Written task a: In the comment thread about Jehovah's Witnesses, replace "leaflets" with "pamphlets" in the passage starting at "I did have a" and ending at "take their leaflets.", and write out that passage.

Quoted text:
□ □ □
But I have had some conversations with them.
My oldest son discussed purgatory with them once and pointed out how joyful that was -as well as Sctiptural- compared to their "miserable view of life".
"I can't give up my joy and hope for your misery." he told them.
They left at that point.
Don't know what they made of it.

I did have a friend in the JWs but she was hard to talk to. The fact is she believed that the three of us she worked with; me a Catholic. Mo the Muslim and Sue the Evangelical - were all hell bound.
How could she get around that and maintain a friendship with us? She couldn't. I felt sorry for her. She was not a happy lady.

God bless

madame evangelista said...

mum6kids - that's quite impressive as Jehovah's Witnesses don't actually believe in hell. Are you sure she wasn't really a Catholic having you on? lol

JamesP said...

Ours arrived while I was trimming the hedge so I arranged for them to come back another time.

We invite them in, give them a cup of tea, hear what they have to say and take their leaflets.

They spend all day being told to sod off, so they thing we are amazingly nice and wonderful. We explain the problems we have with their beliefs in a really nice gentle way (that sounds really good but what about this?) and let's see what happens. They keep coming back anyway.

So (a) I suppose, eventually followed by (d).

Anonymous said...

Madame
She believed in the 144k being saved and that was it. I know JWs have changed their beliefs on this since then.
I have met an Anglican who didn't believe in hell. I have met Catholic's who don't believe in it either.
I doubt all JWs believe the same thing. SOme of them will change tack in one conversation!

PeterHWright said...
□ □ □
Written task b: Render the lines of the records starting at the line containing "name author: Körn." and ending at the line containing "collection date as typed: 10 Aug 1885", both included, as a JSON list of strings with one string per line and blank lines omitted.

Dataset items
□ □ □
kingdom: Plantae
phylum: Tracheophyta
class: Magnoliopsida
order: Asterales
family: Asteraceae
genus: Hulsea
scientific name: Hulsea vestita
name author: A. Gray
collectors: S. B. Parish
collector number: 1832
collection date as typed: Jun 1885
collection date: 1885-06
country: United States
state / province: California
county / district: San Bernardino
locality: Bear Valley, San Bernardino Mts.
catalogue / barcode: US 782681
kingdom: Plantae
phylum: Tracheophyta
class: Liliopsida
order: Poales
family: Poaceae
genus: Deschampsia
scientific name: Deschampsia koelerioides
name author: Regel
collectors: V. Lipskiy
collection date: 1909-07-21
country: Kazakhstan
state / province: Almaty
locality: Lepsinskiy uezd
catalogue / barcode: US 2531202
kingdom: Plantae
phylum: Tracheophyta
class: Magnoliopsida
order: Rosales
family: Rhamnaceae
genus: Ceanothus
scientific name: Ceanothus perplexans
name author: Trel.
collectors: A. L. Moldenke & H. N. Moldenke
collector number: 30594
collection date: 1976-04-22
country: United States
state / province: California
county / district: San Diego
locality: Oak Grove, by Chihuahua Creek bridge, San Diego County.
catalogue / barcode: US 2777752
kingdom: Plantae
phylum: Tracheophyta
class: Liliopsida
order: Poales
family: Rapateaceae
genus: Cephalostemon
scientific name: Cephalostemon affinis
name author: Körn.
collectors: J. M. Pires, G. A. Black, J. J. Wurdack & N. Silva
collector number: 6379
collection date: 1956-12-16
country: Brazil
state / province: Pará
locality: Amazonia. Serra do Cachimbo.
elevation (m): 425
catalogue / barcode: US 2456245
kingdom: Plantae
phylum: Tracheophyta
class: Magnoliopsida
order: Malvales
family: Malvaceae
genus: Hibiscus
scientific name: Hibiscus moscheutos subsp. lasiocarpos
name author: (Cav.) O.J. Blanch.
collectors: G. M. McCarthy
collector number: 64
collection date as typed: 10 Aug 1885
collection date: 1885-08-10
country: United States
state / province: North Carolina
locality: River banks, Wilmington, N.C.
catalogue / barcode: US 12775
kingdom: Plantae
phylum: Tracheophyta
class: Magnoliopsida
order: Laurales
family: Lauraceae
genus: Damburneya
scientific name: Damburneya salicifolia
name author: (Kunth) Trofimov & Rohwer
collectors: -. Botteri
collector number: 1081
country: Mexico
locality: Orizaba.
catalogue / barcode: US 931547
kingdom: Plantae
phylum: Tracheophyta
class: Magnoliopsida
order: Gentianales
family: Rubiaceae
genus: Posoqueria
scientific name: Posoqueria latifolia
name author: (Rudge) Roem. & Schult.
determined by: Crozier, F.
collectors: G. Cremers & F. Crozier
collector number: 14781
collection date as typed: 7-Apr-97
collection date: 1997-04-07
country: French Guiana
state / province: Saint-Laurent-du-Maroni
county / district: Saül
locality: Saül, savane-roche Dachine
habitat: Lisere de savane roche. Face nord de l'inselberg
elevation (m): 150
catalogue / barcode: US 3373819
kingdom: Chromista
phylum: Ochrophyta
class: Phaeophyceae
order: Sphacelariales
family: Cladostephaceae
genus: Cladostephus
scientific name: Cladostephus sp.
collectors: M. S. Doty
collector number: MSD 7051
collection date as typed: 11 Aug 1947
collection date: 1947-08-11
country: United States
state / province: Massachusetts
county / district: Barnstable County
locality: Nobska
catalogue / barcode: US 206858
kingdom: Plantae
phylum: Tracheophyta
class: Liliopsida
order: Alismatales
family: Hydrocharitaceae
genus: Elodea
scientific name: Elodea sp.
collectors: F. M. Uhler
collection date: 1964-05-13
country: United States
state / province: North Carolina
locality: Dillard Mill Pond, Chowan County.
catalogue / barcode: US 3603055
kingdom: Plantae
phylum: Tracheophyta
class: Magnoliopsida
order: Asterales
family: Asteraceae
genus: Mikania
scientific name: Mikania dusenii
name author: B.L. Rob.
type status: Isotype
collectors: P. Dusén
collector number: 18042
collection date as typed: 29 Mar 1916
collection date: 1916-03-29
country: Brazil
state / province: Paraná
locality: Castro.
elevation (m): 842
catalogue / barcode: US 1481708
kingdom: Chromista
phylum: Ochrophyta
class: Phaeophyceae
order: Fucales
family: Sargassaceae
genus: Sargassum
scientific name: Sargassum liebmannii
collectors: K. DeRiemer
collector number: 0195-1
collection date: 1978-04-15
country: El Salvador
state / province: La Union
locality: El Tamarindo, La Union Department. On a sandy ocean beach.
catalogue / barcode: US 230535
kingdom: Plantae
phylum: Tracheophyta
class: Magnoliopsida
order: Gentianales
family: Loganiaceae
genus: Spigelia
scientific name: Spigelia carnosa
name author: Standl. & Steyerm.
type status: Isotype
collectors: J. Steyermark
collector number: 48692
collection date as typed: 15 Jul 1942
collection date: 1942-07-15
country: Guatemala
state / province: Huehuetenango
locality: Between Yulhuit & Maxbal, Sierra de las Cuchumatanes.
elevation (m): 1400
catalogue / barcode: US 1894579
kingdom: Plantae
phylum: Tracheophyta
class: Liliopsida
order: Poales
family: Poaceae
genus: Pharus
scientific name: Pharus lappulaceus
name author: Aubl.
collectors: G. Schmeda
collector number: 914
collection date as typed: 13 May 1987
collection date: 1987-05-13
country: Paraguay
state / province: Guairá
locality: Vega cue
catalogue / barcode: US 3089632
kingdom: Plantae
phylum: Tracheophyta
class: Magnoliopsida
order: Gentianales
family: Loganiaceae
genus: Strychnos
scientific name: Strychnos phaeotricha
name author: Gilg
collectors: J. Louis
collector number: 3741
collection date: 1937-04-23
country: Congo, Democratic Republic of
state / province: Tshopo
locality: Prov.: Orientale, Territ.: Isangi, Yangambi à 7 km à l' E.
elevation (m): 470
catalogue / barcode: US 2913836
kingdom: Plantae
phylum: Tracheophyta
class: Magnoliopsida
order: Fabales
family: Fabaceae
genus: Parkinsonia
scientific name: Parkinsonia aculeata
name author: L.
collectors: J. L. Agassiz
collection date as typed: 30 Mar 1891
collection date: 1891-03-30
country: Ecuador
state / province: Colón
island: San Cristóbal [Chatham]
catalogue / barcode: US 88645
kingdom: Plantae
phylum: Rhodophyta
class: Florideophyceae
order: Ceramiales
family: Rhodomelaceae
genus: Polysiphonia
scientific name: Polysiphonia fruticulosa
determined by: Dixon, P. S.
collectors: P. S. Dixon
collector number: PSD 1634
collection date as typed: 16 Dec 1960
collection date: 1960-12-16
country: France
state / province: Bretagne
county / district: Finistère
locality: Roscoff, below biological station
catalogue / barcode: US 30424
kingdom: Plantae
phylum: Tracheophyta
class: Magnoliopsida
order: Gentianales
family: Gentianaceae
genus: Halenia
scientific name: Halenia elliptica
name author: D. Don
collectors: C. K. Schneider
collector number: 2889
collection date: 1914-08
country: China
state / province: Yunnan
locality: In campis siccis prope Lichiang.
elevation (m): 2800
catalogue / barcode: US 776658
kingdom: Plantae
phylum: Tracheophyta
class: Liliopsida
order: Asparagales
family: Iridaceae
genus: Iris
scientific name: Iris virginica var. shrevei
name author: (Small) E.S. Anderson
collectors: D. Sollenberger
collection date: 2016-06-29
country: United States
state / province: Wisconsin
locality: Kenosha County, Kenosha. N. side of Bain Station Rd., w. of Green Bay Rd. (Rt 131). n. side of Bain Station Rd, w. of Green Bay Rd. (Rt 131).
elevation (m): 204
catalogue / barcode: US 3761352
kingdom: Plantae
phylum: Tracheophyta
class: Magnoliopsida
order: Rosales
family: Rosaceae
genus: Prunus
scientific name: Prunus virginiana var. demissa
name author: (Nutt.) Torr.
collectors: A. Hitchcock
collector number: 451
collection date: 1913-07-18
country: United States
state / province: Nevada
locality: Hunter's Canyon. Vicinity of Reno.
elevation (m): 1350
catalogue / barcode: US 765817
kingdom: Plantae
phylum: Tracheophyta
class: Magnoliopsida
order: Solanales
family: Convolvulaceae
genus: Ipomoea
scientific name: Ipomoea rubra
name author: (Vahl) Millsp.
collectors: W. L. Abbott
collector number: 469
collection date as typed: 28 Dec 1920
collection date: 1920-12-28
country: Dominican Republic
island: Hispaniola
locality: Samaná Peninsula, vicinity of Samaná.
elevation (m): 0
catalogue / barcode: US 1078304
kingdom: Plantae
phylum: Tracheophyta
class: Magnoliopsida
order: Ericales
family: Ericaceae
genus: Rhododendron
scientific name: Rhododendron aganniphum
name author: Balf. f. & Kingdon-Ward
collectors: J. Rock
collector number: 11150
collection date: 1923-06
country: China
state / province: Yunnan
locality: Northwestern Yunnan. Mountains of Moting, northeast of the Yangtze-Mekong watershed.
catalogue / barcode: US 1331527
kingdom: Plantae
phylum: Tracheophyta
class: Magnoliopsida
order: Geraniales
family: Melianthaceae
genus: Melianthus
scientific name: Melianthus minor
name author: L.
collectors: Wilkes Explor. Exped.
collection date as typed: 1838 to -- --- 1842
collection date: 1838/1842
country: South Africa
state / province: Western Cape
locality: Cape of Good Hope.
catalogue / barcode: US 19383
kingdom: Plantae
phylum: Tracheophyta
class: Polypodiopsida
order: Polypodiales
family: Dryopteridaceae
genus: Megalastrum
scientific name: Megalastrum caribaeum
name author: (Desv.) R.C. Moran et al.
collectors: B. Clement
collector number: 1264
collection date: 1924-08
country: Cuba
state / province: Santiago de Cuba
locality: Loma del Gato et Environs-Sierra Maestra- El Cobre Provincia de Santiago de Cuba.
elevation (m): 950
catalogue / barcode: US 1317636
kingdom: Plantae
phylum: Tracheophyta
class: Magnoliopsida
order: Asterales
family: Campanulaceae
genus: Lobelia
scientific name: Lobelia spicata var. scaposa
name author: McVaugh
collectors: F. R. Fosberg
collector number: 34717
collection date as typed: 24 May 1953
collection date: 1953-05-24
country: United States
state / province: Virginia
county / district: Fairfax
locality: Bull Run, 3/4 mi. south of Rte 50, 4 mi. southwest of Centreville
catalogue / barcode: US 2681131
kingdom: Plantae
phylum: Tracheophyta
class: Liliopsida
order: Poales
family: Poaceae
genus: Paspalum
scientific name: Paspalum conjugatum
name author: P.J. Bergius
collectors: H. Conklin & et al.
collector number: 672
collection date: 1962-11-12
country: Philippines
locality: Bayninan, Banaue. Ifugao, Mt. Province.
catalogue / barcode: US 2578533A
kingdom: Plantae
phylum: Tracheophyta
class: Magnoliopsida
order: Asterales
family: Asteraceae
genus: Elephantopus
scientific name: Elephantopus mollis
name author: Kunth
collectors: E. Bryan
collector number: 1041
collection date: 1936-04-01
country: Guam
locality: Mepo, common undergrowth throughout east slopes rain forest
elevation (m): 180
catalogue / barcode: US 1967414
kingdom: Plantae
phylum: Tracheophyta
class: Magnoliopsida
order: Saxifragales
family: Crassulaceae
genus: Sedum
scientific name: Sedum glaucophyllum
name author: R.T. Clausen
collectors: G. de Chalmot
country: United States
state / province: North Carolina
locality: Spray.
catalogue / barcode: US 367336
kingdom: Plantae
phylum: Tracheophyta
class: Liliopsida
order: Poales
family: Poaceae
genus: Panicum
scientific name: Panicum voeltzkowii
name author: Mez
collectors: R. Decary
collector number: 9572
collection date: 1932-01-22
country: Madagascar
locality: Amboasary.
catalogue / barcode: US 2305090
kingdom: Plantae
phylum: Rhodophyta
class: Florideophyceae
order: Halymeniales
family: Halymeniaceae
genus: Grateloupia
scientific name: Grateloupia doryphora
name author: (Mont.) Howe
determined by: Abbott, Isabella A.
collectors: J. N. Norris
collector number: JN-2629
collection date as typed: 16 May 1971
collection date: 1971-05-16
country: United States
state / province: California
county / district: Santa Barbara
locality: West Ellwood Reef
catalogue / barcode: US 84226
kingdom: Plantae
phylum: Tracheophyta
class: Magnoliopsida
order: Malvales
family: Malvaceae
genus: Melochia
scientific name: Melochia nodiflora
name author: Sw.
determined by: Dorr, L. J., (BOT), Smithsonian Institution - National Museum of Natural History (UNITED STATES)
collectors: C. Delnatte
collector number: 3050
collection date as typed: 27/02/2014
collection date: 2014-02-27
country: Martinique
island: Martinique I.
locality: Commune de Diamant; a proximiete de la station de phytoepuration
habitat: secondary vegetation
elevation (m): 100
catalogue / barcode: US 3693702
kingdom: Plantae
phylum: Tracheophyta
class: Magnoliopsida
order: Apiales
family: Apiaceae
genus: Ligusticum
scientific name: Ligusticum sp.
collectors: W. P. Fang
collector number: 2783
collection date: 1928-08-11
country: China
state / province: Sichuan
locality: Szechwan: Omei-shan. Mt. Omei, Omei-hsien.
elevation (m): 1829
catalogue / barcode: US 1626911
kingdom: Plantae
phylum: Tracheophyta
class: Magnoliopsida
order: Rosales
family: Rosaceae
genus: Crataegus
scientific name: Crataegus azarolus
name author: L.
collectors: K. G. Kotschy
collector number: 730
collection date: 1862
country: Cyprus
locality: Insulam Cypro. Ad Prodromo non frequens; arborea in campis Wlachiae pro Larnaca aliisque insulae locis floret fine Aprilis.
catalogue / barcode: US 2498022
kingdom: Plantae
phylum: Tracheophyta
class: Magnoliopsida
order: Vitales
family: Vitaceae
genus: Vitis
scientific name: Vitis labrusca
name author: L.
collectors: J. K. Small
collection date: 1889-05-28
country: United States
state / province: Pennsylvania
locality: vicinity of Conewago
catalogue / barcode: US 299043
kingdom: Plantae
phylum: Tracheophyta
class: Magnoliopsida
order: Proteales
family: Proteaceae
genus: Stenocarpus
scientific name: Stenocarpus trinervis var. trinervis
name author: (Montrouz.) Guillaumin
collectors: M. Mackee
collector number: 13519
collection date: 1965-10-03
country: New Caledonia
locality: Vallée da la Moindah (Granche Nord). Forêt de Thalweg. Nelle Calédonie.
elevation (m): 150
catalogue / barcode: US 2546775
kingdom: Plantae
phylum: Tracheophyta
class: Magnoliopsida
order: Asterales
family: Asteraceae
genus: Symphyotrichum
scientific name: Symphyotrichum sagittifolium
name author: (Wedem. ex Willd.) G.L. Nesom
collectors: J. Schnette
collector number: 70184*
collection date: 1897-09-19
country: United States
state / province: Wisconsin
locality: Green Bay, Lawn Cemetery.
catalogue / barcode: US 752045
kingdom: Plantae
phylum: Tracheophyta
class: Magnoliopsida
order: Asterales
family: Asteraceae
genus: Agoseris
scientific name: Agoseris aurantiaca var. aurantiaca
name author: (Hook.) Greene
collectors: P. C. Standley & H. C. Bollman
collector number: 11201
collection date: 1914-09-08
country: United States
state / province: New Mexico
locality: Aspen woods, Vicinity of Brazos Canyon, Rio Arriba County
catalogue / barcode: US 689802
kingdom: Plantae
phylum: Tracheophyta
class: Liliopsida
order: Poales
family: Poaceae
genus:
□ □ □
Exercise solution a:
I did have a friend in the JWs but she was hard to talk to. The fact is she believed that the three of us she worked with; me a Catholic. Mo the Muslim and Sue the Evangelical - were all hell bound.
How could she get around that and maintain a friendship with us? She couldn't. I felt sorry for her. She was not a happy lady.

God bless

madame evangelista said...

mum6kids - that's quite impressive as Jehovah's Witnesses don't actually believe in hell. Are you sure she wasn't really a Catholic having you on? lol

JamesP said...

Ours arrived while I was trimming the hedge so I arranged for them to come back another time.

We invite them in, give them a cup of tea, hear what they have to say and take their pamphlets.

Exercise solution b:
[
  "name author: Körn.",
  "collectors: J. M. Pires, G. A. Black, J. J. Wurdack & N. Silva",
  "collector number: 6379",
  "collection date: 1956-12-16",
  "country: Brazil",
  "state / province: Pará",
  "locality: Amazonia. Serra do Cachimbo.",
  "elevation (m): 425",
  "catalogue / barcode: US 2456245",
  "kingdom: Plantae",
  "phylum: Tracheophyta",
  "class: Magnoliopsida",
  "order: Malvales",
  "family: Malvaceae",
  "genus: Hibiscus",
  "scientific name: Hibiscus moscheutos subsp. lasiocarpos",
  "name author: (Cav.) O.J. Blanch.",
  "collectors: G. M. McCarthy",
  "collector number: 64",
  "collection date as typed: 10 Aug 1885"
]